Szeroki wybór jednostek napędowych

Niestety, mimo długiej listy jednostek napędowych, zdaniem mechaników wybór jest bardzo ograniczony. Wśród benzynowych odmian specjaliści zdecydowanie polecają bazowe konstrukcje 1.4 i 1.6 MPI wykorzystujące pośredni wtrysk paliwa (generują odpowiednio 80 i 105 KM). Pozostałe silniki 1.4 TSI 122 KM, 1.8 TSI 160 KM i 2.0 TSI 200-220 KM borykają się z szeregiem problemów jakościowych. W każdym przypadku możemy pokusić się o zakup jedynie egzemplarzy z niskim, udokumentowanym przebiegiem i po przeprowadzeniu niezbędnych napraw. Nadmierne zużycie oleju silnikowego, osiadające tuleje i pękające głowice – ot, krótka lista przypadłości silników z rodziny TSI. Generalny remont jednej z wymienionych jednostek przekroczy 5 tysięcy złotych.
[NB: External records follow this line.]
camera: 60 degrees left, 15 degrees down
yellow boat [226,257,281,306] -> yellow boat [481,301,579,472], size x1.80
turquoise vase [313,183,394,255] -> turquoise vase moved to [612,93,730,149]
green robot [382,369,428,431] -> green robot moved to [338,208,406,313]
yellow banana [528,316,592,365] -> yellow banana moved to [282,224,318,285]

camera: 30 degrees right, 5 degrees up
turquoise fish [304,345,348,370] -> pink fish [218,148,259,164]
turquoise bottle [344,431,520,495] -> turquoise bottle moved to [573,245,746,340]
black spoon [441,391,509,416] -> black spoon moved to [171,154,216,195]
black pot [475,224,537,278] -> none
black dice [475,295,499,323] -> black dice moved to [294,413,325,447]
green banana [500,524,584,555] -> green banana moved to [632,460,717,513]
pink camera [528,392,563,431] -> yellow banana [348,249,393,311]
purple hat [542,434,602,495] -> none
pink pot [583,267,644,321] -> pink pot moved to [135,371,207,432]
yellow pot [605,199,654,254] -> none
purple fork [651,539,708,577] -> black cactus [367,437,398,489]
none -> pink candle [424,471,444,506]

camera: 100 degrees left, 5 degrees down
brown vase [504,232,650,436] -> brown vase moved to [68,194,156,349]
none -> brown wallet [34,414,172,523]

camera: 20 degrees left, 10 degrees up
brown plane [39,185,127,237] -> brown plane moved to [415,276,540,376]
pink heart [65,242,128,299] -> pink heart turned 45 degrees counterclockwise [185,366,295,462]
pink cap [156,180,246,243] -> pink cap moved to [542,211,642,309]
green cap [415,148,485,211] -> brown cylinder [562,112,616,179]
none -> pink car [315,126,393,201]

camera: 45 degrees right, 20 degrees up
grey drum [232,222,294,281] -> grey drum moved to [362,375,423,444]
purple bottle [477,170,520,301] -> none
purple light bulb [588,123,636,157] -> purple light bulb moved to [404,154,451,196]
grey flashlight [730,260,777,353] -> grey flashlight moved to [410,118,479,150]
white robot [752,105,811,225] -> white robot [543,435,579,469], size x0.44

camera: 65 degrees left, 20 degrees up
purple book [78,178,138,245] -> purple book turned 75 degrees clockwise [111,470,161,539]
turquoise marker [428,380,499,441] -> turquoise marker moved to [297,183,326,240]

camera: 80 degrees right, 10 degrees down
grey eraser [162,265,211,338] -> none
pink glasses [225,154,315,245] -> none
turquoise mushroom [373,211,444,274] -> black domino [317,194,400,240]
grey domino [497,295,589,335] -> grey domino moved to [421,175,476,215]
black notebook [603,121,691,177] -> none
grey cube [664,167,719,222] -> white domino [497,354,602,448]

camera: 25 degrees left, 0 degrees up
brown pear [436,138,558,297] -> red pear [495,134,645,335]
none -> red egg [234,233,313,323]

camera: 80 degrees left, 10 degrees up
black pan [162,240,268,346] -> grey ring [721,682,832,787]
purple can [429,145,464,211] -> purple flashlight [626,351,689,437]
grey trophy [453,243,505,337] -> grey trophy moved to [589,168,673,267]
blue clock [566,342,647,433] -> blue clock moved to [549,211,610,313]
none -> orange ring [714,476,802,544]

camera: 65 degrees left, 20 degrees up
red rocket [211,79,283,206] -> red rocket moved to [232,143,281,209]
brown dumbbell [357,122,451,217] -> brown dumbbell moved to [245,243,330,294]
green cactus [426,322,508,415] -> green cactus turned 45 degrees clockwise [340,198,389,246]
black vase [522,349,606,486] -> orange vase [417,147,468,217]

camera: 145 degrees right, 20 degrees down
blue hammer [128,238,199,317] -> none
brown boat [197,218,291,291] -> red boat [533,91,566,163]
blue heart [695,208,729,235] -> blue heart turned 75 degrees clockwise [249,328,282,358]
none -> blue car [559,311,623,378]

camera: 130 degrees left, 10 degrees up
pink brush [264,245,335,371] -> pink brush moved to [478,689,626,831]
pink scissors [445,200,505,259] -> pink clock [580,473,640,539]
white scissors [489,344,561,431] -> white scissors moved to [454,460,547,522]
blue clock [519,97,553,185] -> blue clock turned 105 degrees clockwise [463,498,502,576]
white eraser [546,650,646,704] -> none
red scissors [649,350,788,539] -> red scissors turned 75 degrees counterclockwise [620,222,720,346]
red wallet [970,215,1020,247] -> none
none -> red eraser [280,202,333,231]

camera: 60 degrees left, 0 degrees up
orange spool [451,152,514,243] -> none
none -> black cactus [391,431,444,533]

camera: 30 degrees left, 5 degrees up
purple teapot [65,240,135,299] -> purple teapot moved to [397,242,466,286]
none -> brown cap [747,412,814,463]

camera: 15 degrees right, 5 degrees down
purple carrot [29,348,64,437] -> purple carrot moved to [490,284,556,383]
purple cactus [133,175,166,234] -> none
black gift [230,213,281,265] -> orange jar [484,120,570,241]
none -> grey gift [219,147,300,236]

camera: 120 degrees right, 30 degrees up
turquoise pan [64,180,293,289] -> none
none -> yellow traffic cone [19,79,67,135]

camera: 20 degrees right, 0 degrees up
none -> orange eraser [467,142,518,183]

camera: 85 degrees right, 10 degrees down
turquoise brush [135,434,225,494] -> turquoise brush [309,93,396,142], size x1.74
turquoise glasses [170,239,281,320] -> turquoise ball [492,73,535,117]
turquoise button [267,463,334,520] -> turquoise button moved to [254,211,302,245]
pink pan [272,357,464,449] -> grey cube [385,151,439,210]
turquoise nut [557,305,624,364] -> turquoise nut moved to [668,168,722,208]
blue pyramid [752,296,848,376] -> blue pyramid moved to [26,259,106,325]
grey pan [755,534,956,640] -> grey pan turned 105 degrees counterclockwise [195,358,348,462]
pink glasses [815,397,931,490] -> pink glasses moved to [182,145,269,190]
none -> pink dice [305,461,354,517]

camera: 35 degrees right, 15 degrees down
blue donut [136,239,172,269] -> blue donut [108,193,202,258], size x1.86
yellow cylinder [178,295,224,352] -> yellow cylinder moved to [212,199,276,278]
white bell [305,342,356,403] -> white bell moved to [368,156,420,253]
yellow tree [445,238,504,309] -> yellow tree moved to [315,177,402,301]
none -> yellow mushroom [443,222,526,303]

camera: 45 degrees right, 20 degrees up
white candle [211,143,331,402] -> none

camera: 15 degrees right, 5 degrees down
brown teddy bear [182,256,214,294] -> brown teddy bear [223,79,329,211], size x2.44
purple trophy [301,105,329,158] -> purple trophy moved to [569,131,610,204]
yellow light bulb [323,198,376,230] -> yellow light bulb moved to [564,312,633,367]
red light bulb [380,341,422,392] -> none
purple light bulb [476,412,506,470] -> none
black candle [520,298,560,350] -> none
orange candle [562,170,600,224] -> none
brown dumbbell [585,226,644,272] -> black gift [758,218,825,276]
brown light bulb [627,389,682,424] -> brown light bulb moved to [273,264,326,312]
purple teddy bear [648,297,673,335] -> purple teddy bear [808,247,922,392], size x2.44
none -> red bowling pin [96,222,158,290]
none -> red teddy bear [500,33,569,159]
Warto postawić na sprawdzonego diesla

Fachowcy sugerują rozwagę podczas przeglądania wysokoprężnych ofert. Godne polecenia są wyłącznie słabsze diesle 1.9 TDI i jego następca 1.6 TDI o mocy 105 KM. Pierwszy wykorzystuje hałaśliwe pompowtryskiwacze, drugi natoiast otrzymał bezpośredni wtrysk paliwa common-rail. Każda z jednostek dysponuje wystarczającą dynamiką do codziennej eksploatacji i zużywa niewielkie ilości oleju napędowego. Użytkownicy narzekają zgodnie na brak szóstego przełożenia, dokuczliwy zwłaszcza podczas autostradowych eskapad. Regularne wymiany oleju i rozrządu (koszt około 700 złotych) zapewnia spokój na długie lata. Ewentualna regeneracja turbosprężarki pochłonie 1500 złotych, natomiast wtryskiwaczy 600 złotych za sztukę.

2.0 TDI – ryzykowny wybór

Dysponujący mocą 140 lub 170 KM diesel 2.0 TDI to ryzykowna propozycja. Mnogość problemów natury technicznej przekreśla sens jej zakupu. Usterkowe napędy pomp olejowych skutkują błyskawicznym uszkodzeniem turbosprężarki, a w skrajnej sytuacji silnika i koniecznością przeprowadzenia kosztownego remontu. Kolejny element to głowice. Wykonane z cienkiego aluminium potrafią pękać, co prowadzi do mieszania oleju z płynem chłodzącym. Wymiana tego podzespołu w niezależnym warsztacie przekroczy 3500-4000 złotych.

Z niemałymi wydatkami wiąże się również błyskawicznie pracująca dwusprzęgłowa przekładnia automatyczna DSG. Słabsze silniki łączono z siedmiobiegowym, zaś mocniejsze z sześciobiegowym urządzeniem. Po przebiegu 200-250 tysięcy wymiany wymagać może zespół sprzęgieł (4000 złotych) i mechatronika sterująca (3000 złotych). Jeśli jednak zdecydujecie się na 2.0 TDI, to tylko z wtryskiem typu common-rail. Jest lepiej dopracowany, co przekłada się na niższe nakłady serwisowe.